How Prenatal Testing Works


If problems with the baby's development are detected by other means or the parents have risk factors for various genetic diseases, special tests may be required. For example, if the mother is age 34 or older, she has an increased risk of having a baby with Down syndrome. So, the parents, in consultation with the obstetrician, may elect to sample fluid or tissue from the baby to determine its genetic make-up. These samples can be obtained through three procedures:

In these tests, the doctor uses a needle or suction tube to sample fluids or the baby's tissue with the aid of ultrasound to see what he/she is doing. The tissue/fluid samples are analyzed in a laboratory to determine the number of chromosomes (karyotype) and other biochemical tests (e.g., AFP). The results from the tests can be used to make decisions about possibly terminating the pregnancy or preparing the parents to deal with any genetic defects (genetic counseling).

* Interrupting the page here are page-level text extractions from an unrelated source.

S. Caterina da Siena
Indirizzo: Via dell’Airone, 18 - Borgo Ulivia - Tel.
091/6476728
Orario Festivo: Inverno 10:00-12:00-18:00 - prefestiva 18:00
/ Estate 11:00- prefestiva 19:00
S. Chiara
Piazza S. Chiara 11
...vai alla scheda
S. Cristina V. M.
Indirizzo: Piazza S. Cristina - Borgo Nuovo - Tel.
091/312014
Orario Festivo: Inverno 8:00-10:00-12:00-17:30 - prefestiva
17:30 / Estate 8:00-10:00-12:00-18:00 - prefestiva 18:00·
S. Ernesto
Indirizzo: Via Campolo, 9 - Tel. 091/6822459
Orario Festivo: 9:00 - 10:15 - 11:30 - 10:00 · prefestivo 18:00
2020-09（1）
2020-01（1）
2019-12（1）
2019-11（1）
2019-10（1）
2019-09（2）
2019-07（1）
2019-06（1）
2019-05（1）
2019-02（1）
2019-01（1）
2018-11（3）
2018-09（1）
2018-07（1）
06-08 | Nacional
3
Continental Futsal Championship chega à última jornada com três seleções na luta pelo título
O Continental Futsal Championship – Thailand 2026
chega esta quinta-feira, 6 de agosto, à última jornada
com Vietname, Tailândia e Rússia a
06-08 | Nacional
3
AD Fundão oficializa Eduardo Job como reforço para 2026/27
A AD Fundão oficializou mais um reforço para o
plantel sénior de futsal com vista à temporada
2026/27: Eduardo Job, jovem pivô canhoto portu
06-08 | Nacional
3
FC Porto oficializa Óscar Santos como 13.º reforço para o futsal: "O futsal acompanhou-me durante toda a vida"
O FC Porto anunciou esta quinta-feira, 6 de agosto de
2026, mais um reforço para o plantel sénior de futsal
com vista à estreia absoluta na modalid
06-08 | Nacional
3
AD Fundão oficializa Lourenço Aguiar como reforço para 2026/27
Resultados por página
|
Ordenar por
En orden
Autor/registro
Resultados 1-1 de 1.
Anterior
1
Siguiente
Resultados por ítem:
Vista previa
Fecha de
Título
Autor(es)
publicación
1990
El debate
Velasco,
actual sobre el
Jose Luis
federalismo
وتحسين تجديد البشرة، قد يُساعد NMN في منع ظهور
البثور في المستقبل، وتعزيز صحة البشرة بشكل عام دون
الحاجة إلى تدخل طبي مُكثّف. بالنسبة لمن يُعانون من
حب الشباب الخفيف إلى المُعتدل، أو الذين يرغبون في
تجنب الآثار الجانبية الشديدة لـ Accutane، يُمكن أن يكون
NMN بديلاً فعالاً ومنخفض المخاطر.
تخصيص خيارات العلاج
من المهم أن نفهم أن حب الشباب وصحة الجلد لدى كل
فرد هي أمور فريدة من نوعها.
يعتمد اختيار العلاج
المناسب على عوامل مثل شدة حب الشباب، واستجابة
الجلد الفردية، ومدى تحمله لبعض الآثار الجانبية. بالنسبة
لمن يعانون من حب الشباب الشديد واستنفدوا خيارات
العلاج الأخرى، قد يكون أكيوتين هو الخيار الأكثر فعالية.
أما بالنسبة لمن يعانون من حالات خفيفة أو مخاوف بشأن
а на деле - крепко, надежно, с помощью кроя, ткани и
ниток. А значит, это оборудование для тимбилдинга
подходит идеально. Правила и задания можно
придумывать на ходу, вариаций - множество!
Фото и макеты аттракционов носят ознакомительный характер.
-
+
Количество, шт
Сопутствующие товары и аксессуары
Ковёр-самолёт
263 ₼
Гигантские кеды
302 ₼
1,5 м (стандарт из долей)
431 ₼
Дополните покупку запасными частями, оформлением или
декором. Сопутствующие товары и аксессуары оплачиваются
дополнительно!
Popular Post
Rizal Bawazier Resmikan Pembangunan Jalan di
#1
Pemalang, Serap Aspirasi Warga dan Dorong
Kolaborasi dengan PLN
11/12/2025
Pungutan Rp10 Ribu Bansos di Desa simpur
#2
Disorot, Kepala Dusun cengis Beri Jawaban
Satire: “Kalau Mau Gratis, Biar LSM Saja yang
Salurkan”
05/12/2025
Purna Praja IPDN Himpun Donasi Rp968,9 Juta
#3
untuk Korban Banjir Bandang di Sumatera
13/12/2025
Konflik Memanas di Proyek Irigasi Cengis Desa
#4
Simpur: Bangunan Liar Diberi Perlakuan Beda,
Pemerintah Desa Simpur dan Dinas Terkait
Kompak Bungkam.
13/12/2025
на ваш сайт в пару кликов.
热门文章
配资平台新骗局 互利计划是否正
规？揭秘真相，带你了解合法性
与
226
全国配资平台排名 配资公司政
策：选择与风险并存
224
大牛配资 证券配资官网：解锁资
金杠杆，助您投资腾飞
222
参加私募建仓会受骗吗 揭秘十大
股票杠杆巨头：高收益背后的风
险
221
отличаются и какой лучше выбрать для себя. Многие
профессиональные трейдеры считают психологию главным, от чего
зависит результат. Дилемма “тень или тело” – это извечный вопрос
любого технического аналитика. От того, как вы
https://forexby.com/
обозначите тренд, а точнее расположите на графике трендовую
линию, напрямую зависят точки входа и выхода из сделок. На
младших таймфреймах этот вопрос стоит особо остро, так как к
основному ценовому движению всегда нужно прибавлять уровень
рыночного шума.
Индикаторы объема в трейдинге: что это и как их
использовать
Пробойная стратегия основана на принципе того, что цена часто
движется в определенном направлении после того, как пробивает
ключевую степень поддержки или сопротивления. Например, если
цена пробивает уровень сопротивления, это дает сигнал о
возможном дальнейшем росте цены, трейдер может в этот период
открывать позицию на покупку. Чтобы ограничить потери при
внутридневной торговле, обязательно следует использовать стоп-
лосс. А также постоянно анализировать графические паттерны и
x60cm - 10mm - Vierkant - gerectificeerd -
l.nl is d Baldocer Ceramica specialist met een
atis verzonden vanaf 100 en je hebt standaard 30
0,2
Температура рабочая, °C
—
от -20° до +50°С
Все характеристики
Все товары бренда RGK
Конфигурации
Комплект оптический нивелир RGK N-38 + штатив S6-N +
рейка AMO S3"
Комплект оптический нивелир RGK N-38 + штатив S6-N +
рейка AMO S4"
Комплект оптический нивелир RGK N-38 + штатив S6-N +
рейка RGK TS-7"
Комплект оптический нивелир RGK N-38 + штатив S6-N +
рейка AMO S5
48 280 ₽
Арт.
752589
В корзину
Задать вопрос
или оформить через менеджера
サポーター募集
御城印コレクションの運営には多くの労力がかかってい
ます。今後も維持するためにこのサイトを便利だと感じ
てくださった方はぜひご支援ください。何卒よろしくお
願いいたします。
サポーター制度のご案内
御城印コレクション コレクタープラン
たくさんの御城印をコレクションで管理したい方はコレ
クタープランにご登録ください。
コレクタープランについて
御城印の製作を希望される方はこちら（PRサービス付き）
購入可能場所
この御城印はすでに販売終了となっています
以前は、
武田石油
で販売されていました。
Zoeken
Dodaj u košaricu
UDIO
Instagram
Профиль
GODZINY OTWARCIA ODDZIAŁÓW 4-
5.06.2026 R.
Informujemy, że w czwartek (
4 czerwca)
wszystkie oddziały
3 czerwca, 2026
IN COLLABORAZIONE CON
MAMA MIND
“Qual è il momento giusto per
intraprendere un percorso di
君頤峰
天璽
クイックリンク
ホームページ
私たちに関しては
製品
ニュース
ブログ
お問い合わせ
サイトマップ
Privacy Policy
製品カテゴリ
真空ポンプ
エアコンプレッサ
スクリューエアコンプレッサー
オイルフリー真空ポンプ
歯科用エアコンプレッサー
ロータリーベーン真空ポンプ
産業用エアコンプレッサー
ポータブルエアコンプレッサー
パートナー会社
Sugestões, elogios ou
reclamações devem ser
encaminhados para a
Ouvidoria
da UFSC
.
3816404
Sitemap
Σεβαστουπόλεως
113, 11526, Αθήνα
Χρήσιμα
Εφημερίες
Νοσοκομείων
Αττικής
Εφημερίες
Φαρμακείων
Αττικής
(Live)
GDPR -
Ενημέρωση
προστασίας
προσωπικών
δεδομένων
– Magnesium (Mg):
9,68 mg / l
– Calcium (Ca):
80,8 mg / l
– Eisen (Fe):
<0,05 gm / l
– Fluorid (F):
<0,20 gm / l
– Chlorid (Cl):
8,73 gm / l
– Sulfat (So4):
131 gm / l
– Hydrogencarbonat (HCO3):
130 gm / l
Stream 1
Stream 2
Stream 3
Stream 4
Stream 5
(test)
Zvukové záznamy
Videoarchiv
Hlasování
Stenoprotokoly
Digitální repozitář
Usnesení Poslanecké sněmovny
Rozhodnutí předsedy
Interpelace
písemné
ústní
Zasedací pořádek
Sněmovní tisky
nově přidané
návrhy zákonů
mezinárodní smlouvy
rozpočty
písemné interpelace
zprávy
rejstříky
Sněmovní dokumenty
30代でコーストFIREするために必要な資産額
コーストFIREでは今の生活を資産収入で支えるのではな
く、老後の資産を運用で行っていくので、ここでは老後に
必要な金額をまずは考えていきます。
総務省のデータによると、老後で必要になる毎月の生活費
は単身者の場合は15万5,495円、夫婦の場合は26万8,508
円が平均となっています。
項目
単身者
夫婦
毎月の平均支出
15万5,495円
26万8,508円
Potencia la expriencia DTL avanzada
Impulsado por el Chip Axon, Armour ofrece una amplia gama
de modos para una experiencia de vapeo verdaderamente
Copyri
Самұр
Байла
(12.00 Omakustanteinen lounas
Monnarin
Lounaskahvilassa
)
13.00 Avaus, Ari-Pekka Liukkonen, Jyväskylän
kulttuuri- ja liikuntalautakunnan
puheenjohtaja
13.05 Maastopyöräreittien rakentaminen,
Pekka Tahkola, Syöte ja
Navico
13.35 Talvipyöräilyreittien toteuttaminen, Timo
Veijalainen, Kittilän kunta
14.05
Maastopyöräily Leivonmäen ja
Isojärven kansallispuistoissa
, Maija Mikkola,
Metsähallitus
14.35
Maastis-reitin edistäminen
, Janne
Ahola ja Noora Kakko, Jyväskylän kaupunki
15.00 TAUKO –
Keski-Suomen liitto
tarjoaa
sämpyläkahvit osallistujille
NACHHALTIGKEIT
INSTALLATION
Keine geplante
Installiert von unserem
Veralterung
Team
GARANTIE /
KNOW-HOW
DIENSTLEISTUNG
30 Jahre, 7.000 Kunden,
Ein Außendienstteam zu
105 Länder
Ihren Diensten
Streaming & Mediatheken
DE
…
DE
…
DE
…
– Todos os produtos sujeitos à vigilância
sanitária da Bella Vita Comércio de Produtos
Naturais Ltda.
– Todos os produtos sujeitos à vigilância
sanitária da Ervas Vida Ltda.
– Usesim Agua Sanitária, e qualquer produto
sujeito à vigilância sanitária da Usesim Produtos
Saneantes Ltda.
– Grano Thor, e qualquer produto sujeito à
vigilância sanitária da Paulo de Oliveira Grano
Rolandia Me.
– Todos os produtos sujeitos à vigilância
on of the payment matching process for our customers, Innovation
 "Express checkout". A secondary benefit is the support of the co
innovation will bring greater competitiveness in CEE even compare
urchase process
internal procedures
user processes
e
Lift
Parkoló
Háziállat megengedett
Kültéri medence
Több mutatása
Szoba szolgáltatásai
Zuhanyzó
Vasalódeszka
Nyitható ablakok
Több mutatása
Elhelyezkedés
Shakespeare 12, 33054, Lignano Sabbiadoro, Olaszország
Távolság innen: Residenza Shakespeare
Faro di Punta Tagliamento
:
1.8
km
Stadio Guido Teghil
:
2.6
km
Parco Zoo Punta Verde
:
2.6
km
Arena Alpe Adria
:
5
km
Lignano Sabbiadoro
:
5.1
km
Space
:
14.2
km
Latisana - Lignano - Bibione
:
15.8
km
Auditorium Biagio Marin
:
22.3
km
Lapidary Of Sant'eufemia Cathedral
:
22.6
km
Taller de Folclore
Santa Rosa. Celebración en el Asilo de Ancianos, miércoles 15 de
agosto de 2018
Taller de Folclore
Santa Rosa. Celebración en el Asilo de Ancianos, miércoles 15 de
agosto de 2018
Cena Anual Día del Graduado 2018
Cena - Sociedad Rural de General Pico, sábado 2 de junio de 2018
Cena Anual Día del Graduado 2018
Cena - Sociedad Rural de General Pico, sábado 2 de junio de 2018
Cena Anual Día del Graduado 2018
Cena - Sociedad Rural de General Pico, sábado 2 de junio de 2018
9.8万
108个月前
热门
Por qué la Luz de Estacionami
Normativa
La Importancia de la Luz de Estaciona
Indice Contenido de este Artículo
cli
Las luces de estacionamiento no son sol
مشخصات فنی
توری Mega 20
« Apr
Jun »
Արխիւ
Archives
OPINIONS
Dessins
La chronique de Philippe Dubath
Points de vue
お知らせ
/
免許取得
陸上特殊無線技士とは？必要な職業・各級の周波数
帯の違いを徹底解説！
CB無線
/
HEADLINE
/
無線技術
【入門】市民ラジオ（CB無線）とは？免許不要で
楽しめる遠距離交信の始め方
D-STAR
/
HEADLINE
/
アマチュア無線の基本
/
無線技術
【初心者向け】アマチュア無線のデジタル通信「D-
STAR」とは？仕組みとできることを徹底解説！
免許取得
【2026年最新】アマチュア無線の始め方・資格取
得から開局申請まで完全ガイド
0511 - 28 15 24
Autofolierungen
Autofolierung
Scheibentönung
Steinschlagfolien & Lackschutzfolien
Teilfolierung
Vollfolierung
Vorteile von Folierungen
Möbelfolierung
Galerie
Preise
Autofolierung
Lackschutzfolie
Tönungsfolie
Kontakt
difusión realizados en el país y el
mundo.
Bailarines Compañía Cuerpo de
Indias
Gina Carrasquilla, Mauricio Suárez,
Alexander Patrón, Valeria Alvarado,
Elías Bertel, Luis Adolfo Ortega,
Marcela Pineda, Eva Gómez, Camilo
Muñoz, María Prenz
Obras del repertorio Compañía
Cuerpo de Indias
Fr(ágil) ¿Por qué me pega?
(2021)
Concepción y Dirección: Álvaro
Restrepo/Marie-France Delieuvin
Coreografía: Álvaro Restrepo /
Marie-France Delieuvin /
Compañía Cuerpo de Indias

Amniocentesis is a test in which the doctor samples the fluid (amniotic fluid) that surrounds the growing baby in the uterus. Floating in the amniotic fluid, there are cells from the baby as well as fluids from the baby (urine). The cells can be grown and the fluid analyzed for various biochemical markers.

Amniocentesis is usually done between 15 to 18 weeks and for mothers with two or more risk factors (e.g., older than age 34, and/or family history of Down syndrome or other genetic diseases). If you were to have this test done, you would go into an examination room with your doctor, an ultrasound technician, and your partner or other family member. The procedure goes like this:

  1. The technician swabs your abdomen with an antiseptic (Betadine).
  2. The technician will use ultrasound to determine where the baby is in your uterus and where there are pockets of fluid away from the baby.
  3. Once these areas are located, your doctor will insert a needle through your abdomen and into the uterus. The doctor constantly monitors the ultrasound to avoid poking the baby.
  4. The doctor withdraws about 30 to 60 ml of amniotic fluid, which the baby will replace within a day.
  5. The doctor places this fluid in one or more sterile cups, marks the cups, and sends them off to a laboratory.
  6. The doctor removes the needle and places a bandage over the site.
  7. You may have another ultrasound exam to assess the baby's health after the procedure.

It takes about two to three weeks before the results of the amniocentesis can be reported.

Amniocentesis has a quoted risk of 0.5 percent, meaning that 1 in 200 procedures have some type of complication (e.g., infection, miscarriage or poking the baby with the needle). In most cases, these percentages are much lower, especially since ultrasound has been used to guide the doctor.